The movie is more consistent when it’s about people working on the disease itself, trying to figure out where it’s coming from, how to treat it, and how to stop it. Hextall is that person for most of the back half of the movie, and she is adequate as the doctor who speaks a little too quickly, who hopes to accelerate the vaccination process by sticking herself with the stuff once it becomes clear that it’s hanging tough with a single rhesus monkey. Throughout the movie, she is a figure of goodness, working herself to the bone until she can put the virus in the same frozen storage where they keep SARS and H1N1. If there is a single great flaw with the movie, it’s that they kill off Mears too quickly. On the ground in Minnesota trying to catch up to the Emhoffs and anyone Beth might have infected there, she is tireless in trying to organize treatment and create a map of who’s been infected; at one point Cheever asks her the last time she ate something that wasn’t out of a vending machine, and she replies, after a moment, “Taco Bell?” Naturally, it gets her too. She wakes up in the middle of the night. Hacking, she sticks a thermometer in her mouth, and it’s clear that she knows it’s curtains. She picks up her hotel phone, and we think she must be calling Cheever, as he’s offered to take her calls at any time of day or night. She calls the front desk instead, asks for the names of anyone who might have given her the virus, and makes notes. In that moment, Mears joins a strange pair of bedfellows.

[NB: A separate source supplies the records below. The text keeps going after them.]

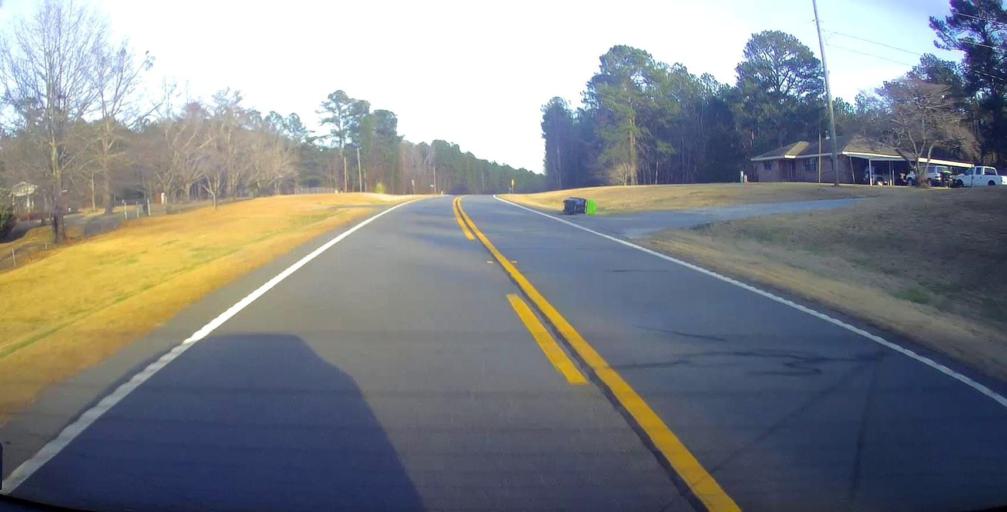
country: US
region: Georgia
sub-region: Talbot County
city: Sardis
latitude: 32.7924
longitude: -84.5435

I can’t help but think of her in the company of Nicholas Herkimer and Dan Sickles, both shot down during the battle, and both of whom tried to maintain command over the battle while they smoked on their tobacco of choice. Sickles lost the leg; Herkimer died a week and a half later. It doesn’t take Mears quite that long to go herself, and when she does, she is at least given the nobility of her own body bag in the mass grave that’s been dug for the dead.